## What is expected
In the passage below about searching the ComPIL database, change "researcher" to "scientist" and write out the text from "Happily, Sung Kyu" up to and including "than existing tools.".

## Passage for review
────────────────────────────────────────

The enormity of this search space, however, brings its own issues. Wolan said that with existing algorithms, and his team were unable to search the database in a reasonable amount of time.
"We have let searches go on for over a month with some of the search engines that people typically use," he said, adding that to effectively search the ComPIL database for matches from a typical mass spec metaproteomics experiment would take around four months.
Happily, Sung Kyu Park, a researcher in the lab of Wolan's Scripps colleague John Yates, had recently developed a new search algorithm, Blazmass, that enables much faster searches than existing tools.
"It was just serendipitous," Wolan said. "[Park] was making the search engine at the same time we were making the database, and he said 'This is probably one of the best case scenarios for me to test my search engine, so here you go.' And it worked beautifully."
"We are now able to take an entire shotgun mass spec dataset that has on the order of 105 scans and search it against an entire database of 8 billion peptides in less than 12 hours," he said. "We have tried almost every search engine that is publicly available and nothing has been able to output anything remotely within the amount of time that Blazmass will."
Wolan and his team are currently applying these tools to the study of ulcerative colitis in mouse models and human patient samples, with the ultimate goal of identifying potential drug targets for the condition.

────────────────────────────────────────

Dataset excerpts:

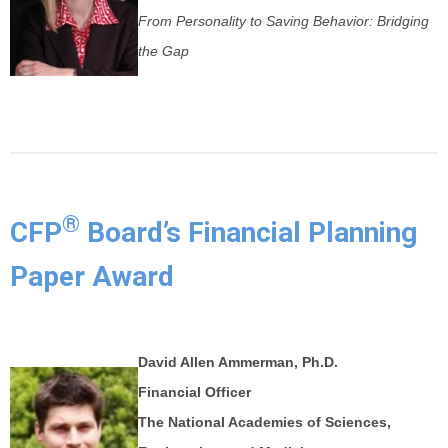
From Personality to Saving Behavior: Bridging
the Gap
®
CFP
Board’s Financial Planning
Paper Award
David Allen Ammerman, Ph.D.
Financial Officer
The National Academies of Sciences,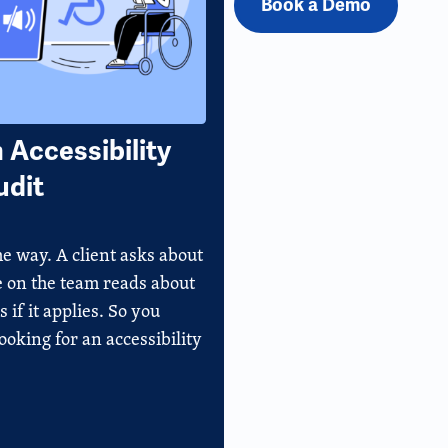
Book a Demo
Accessibility
udit
e way. A client asks about
e on the team reads about
if it applies. So you
oking for an accessibility
]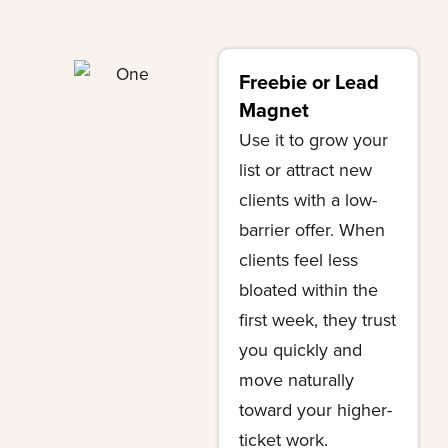
Freebie or Lead
Magnet
Use it to grow your
list or attract new
clients with a low-
barrier offer. When
clients feel less
bloated within the
first week, they trust
you quickly and
move naturally
toward your higher-
ticket work.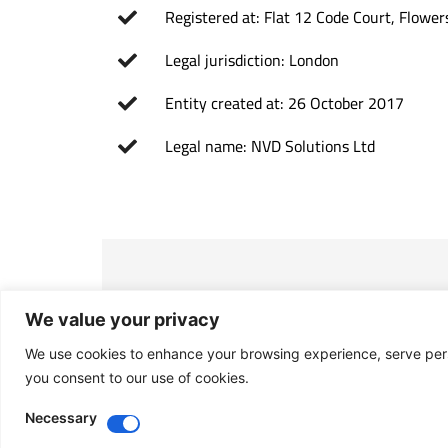
Registered at: Flat 12 Code Court, Flow
Legal jurisdiction: London
Entity created at: 26 October 2017
Legal name: NVD Solutions Ltd
We value your privacy
Purpose
We use cookies to enhance your browsing experience, serve person
Investment and management of all kinds
you consent to our use of cookies.
Necessary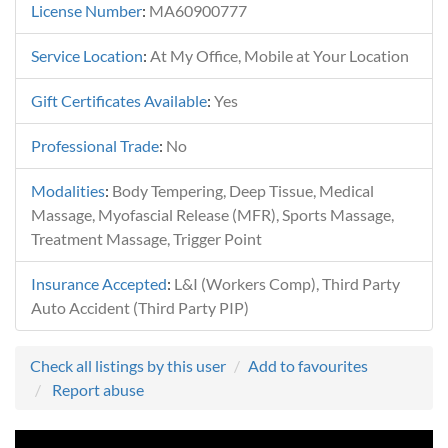
License Number
:
MA60900777
Service Location
:
At My Office, Mobile at Your Location
Gift Certificates Available
:
Yes
Professional Trade
:
No
Modalities
:
Body Tempering, Deep Tissue, Medical
Massage, Myofascial Release (MFR), Sports Massage,
Treatment Massage, Trigger Point
Insurance Accepted
:
L&I (Workers Comp), Third Party
Auto Accident (Third Party PIP)
Check all listings by this user
Add to favourites
Report abuse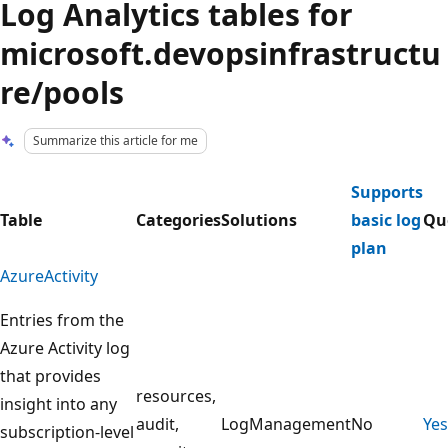
Log Analytics tables for
microsoft.devopsinfrastructu
re/pools
Summarize this article for me
Supports
Table
Categories
Solutions
basic log
Qu
plan
AzureActivity
Entries from the
Azure Activity log
that provides
resources,
insight into any
audit,
LogManagement
No
Yes
subscription-level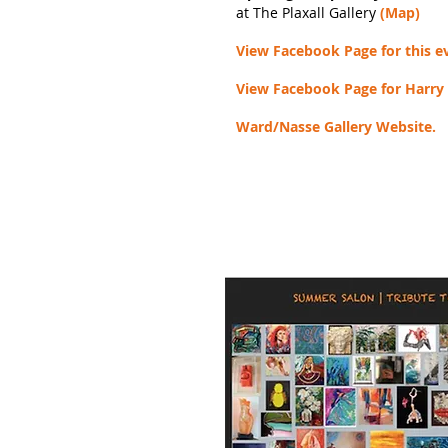
at The Plaxall Gallery
(Map)
View Facebook Page for this e
View Facebook Page for Harry
Ward/Nasse Gallery Website.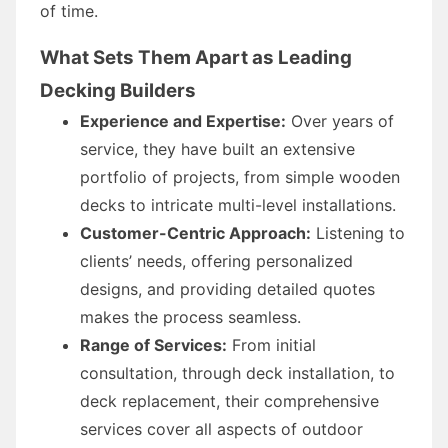
of time.
What Sets Them Apart as Leading
Decking Builders
Experience and Expertise:
Over years of
service, they have built an extensive
portfolio of projects, from simple wooden
decks to intricate multi-level installations.
Customer-Centric Approach:
Listening to
clients’ needs, offering personalized
designs, and providing detailed quotes
makes the process seamless.
Range of Services:
From initial
consultation, through deck installation, to
deck replacement, their comprehensive
services cover all aspects of outdoor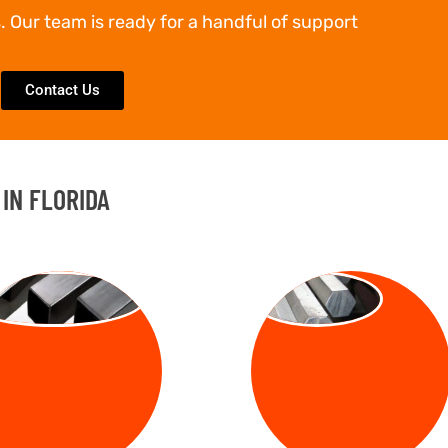
. Our team is ready for a handful of support
Contact Us
IN FLORIDA
UARE BARS
HEX BARS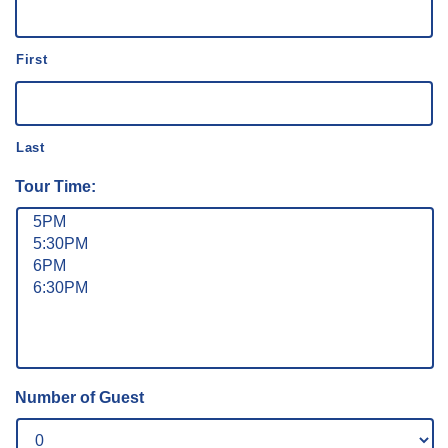
First
Last
Tour Time:
Number of Guest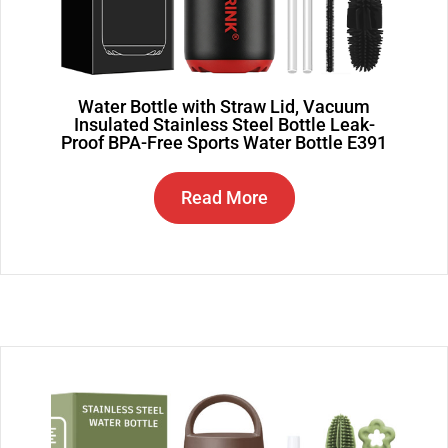
Water Bottle with Straw Lid, Vacuum
Insulated Stainless Steel Bottle Leak-
Proof BPA-Free Sports Water Bottle E391
Read More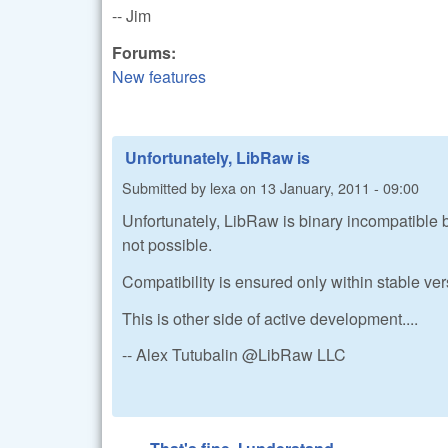
-- Jim
Forums:
New features
Unfortunately, LibRaw is
Submitted by
lexa
on
13 January, 2011 - 09:00
Unfortunately, LibRaw is binary incompatible b
not possible.
Compatibility is ensured only within stable ve
This is other side of active development....
-- Alex Tutubalin @LibRaw LLC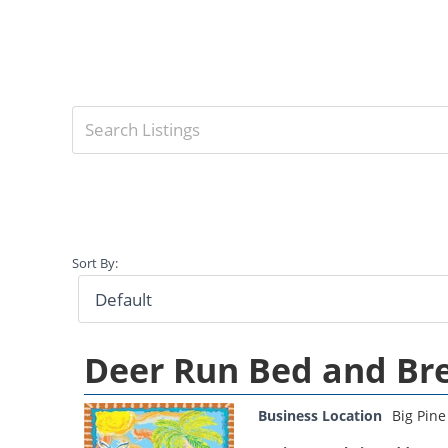
Sort By:
Deer Run Bed and Br
Business Location
Big Pine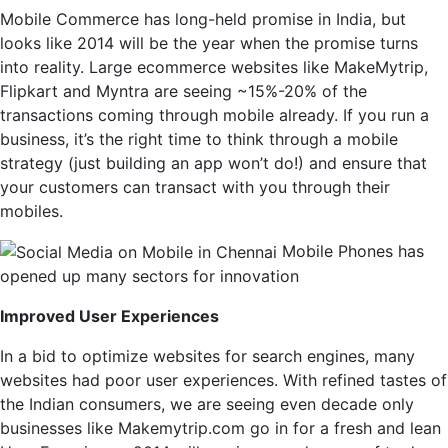
Mobile Commerce has long-held promise in India, but
looks like 2014 will be the year when the promise turns
into reality. Large ecommerce websites like MakeMytrip,
Flipkart and Myntra are seeing ~15%-20% of the
transactions coming through mobile already. If you run a
business, it’s the right time to think through a mobile
strategy (just building an app won’t do!) and ensure that
your customers can transact with you through their
mobiles.
Mobile Phones has
opened up many sectors for innovation
Improved User Experiences
In a bid to optimize websites for search engines, many
websites had poor user experiences. With refined tastes of
the Indian consumers, we are seeing even decade only
businesses like Makemytrip.com go in for a fresh and lean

────────────────────────────────────────

## Task answer
Happily, Sung Kyu Park, a scientist in the lab of Wolan's Scripps colleague John Yates, had recently developed a new search algorithm, Blazmass, that enables much faster searches than existing tools.